Only one person spoke during the public hearings, Nancy Hazelwood of Blanton, who objected to the connected city corridor being allowed to slice the eastern edge off a designated rural area in central Pasco.

"We aren’t really gaining anything back from this,” Hazelwood said about shrinking the rural land area.

Commissioners, however, gushed over the possibilities of Metro Development Group and other landowners turning 7,800 acres of largely undeveloped land in Wesley Chapel and east Pasco into a community with 96,000 people, 66,000 jobs and 37,000 homes if the 50-year projections hold true. Metro owns 35 percent of the land in the corridor and plans thousands of homes in its four developments.

Commissioner Mike Wells Jr., whose father served on the commission in the late 1980s when it rezoned Seven Springs ranch land into what is now Trinity, recalled the uncertainly surrounding that development when it was first proposed. "And look what Trinity is today," he said.

"I feel it is the right thing for the county, and it comes down to job creation for me,” Wells Jr. said of the connected city plan.

"Obviously, today, I think you realize Pasco County made history. What you see is the first connected city in the nation,” echoed commission Chairman Mike Moore.

The corridor, a planning district rather than an actual municipal government, is bordered approximately by Interstate 75 on the west, State Road 52 on the north, Curley Road on the east and Overpass Road on the south. Metro already is developing the 2,000-home Epperson development, at Curley and Overpass roads, which will be home to the first Crystal Lagoon in the United States.

While the lagoon has drawn significant attention as a centerpiece amenity, it is the ultrafast Internet speed within the gigabit community that is expected to be the job generator.

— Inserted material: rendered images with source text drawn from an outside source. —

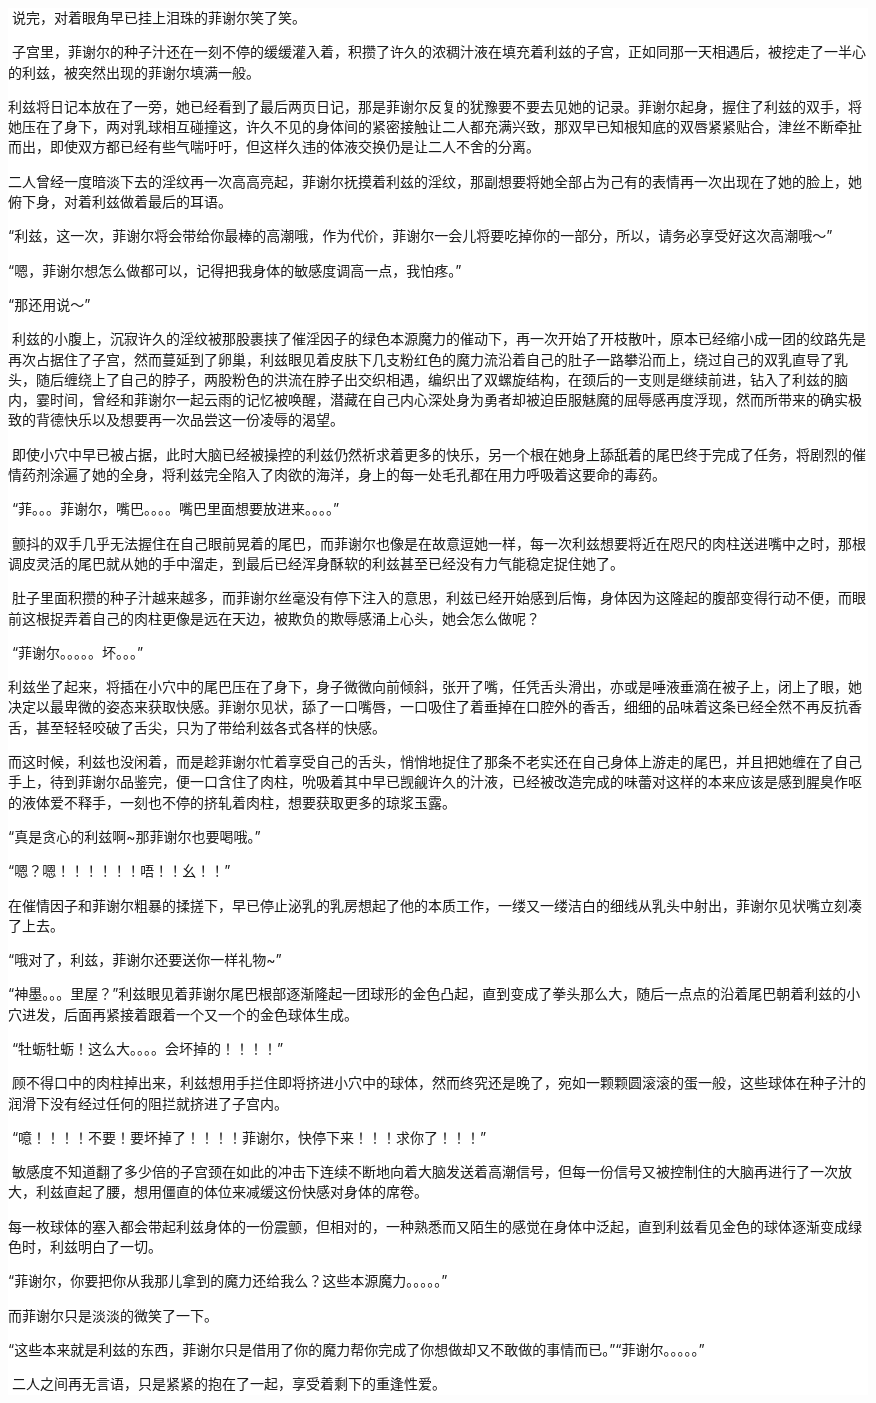  说完，对着眼角早已挂上泪珠的菲谢尔笑了笑。

 子宫里，菲谢尔的种子汁还在一刻不停的缓缓灌入着，积攒了许久的浓稠汁液在填充着利兹的子宫，正如同那一天相遇后，被挖走了一半心的利兹，被突然出现的菲谢尔填满一般。

利兹将日记本放在了一旁，她已经看到了最后两页日记，那是菲谢尔反复的犹豫要不要去见她的记录。菲谢尔起身，握住了利兹的双手，将她压在了身下，两对乳球相互碰撞这，许久不见的身体间的紧密接触让二人都充满兴致，那双早已知根知底的双唇紧紧贴合，津丝不断牵扯而出，即使双方都已经有些气喘吁吁，但这样久违的体液交换仍是让二人不舍的分离。

二人曾经一度暗淡下去的淫纹再一次高高亮起，菲谢尔抚摸着利兹的淫纹，那副想要将她全部占为己有的表情再一次出现在了她的脸上，她俯下身，对着利兹做着最后的耳语。 

“利兹，这一次，菲谢尔将会带给你最棒的高潮哦，作为代价，菲谢尔一会儿将要吃掉你的一部分，所以，请务必享受好这次高潮哦～” 

“嗯，菲谢尔想怎么做都可以，记得把我身体的敏感度调高一点，我怕疼。” 

“那还用说～” 

 利兹的小腹上，沉寂许久的淫纹被那股裹挟了催淫因子的绿色本源魔力的催动下，再一次开始了开枝散叶，原本已经缩小成一团的纹路先是再次占据住了子宫，然而蔓延到了卵巢，利兹眼见着皮肤下几支粉红色的魔力流沿着自己的肚子一路攀沿而上，绕过自己的双乳直导了乳头，随后缠绕上了自己的脖子，两股粉色的洪流在脖子出交织相遇，编织出了双螺旋结构，在颈后的一支则是继续前进，钻入了利兹的脑内，霎时间，曾经和菲谢尔一起云雨的记忆被唤醒，潜藏在自己内心深处身为勇者却被迫臣服魅魔的屈辱感再度浮现，然而所带来的确实极致的背德快乐以及想要再一次品尝这一份凌辱的渴望。

 即使小穴中早已被占据，此时大脑已经被操控的利兹仍然祈求着更多的快乐，另一个根在她身上舔舐着的尾巴终于完成了任务，将剧烈的催情药剂涂遍了她的全身，将利兹完全陷入了肉欲的海洋，身上的每一处毛孔都在用力呼吸着这要命的毒药。

 “菲。。。菲谢尔，嘴巴。。。。嘴巴里面想要放进来。。。。”

 颤抖的双手几乎无法握住在自己眼前晃着的尾巴，而菲谢尔也像是在故意逗她一样，每一次利兹想要将近在咫尺的肉柱送进嘴中之时，那根调皮灵活的尾巴就从她的手中溜走，到最后已经浑身酥软的利兹甚至已经没有力气能稳定捉住她了。

 肚子里面积攒的种子汁越来越多，而菲谢尔丝毫没有停下注入的意思，利兹已经开始感到后悔，身体因为这隆起的腹部变得行动不便，而眼前这根捉弄着自己的肉柱更像是远在天边，被欺负的欺辱感涌上心头，她会怎么做呢？

 “菲谢尔。。。。。坏。。。”

利兹坐了起来，将插在小穴中的尾巴压在了身下，身子微微向前倾斜，张开了嘴，任凭舌头滑出，亦或是唾液垂滴在被子上，闭上了眼，她决定以最卑微的姿态来获取快感。菲谢尔见状，舔了一口嘴唇，一口吸住了着垂掉在口腔外的香舌，细细的品味着这条已经全然不再反抗香舌，甚至轻轻咬破了舌尖，只为了带给利兹各式各样的快感。

而这时候，利兹也没闲着，而是趁菲谢尔忙着享受自己的舌头，悄悄地捉住了那条不老实还在自己身体上游走的尾巴，并且把她缠在了自己手上，待到菲谢尔品鉴完，便一口含住了肉柱，吮吸着其中早已觊觎许久的汁液，已经被改造完成的味蕾对这样的本来应该是感到腥臭作呕的液体爱不释手，一刻也不停的挤轧着肉柱，想要获取更多的琼浆玉露。 

“真是贪心的利兹啊~那菲谢尔也要喝哦。” 

“嗯？嗯！！！！！！唔！！幺！！” 

在催情因子和菲谢尔粗暴的揉搓下，早已停止泌乳的乳房想起了他的本质工作，一缕又一缕洁白的细线从乳头中射出，菲谢尔见状嘴立刻凑了上去。 

“哦对了，利兹，菲谢尔还要送你一样礼物~” 

“神墨。。。里屋？”利兹眼见着菲谢尔尾巴根部逐渐隆起一团球形的金色凸起，直到变成了拳头那么大，随后一点点的沿着尾巴朝着利兹的小穴进发，后面再紧接着跟着一个又一个的金色球体生成。

 “牡蛎牡蛎！这么大。。。。会坏掉的！！！！”

 顾不得口中的肉柱掉出来，利兹想用手拦住即将挤进小穴中的球体，然而终究还是晚了，宛如一颗颗圆滚滚的蛋一般，这些球体在种子汁的润滑下没有经过任何的阻拦就挤进了子宫内。

 “噫！！！！不要！要坏掉了！！！！菲谢尔，快停下来！！！求你了！！！”

 敏感度不知道翻了多少倍的子宫颈在如此的冲击下连续不断地向着大脑发送着高潮信号，但每一份信号又被控制住的大脑再进行了一次放大，利兹直起了腰，想用僵直的体位来减缓这份快感对身体的席卷。

每一枚球体的塞入都会带起利兹身体的一份震颤，但相对的，一种熟悉而又陌生的感觉在身体中泛起，直到利兹看见金色的球体逐渐变成绿色时，利兹明白了一切。 

“菲谢尔，你要把你从我那儿拿到的魔力还给我么？这些本源魔力。。。。。” 

而菲谢尔只是淡淡的微笑了一下。 

“这些本来就是利兹的东西，菲谢尔只是借用了你的魔力帮你完成了你想做却又不敢做的事情而已。”“菲谢尔。。。。。”

 二人之间再无言语，只是紧紧的抱在了一起，享受着剩下的重逢性爱。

Already, Tampa General Hospital, Florida Hospital and Saint Leo University have signed on as partners on medical and education centers planned for the town center area, east of the 7.5-acre lagoon.

"We can start our own high-tech corridor” between the University of South Florida and the University of Florida, said Commissioner Kathryn Starkey. Turning to Commissioner Ron Oakley, she said, "I’m jealous this is in your district.”

Though commissioners clearly were convinced, Ernie Monaco, Pasco’s assistant planning and development administrator, touted the project’s attributes via a series of questions to the commission:

What kind of future do we want Pasco County to have? Do we want to embrace driverless vehicles? Do we want to upgrade the housing? Do we want to improve our schools? Do we want to integrate the gigabit technology into our schools? What do businesses really want, and what do we want? Do we want our kids basically to stay in Pasco County?

Minutes later, Oakley provided a succinct answer.

"I think it’s going to turn out to be one of the greatest things we’ve done in Pasco County,” he said.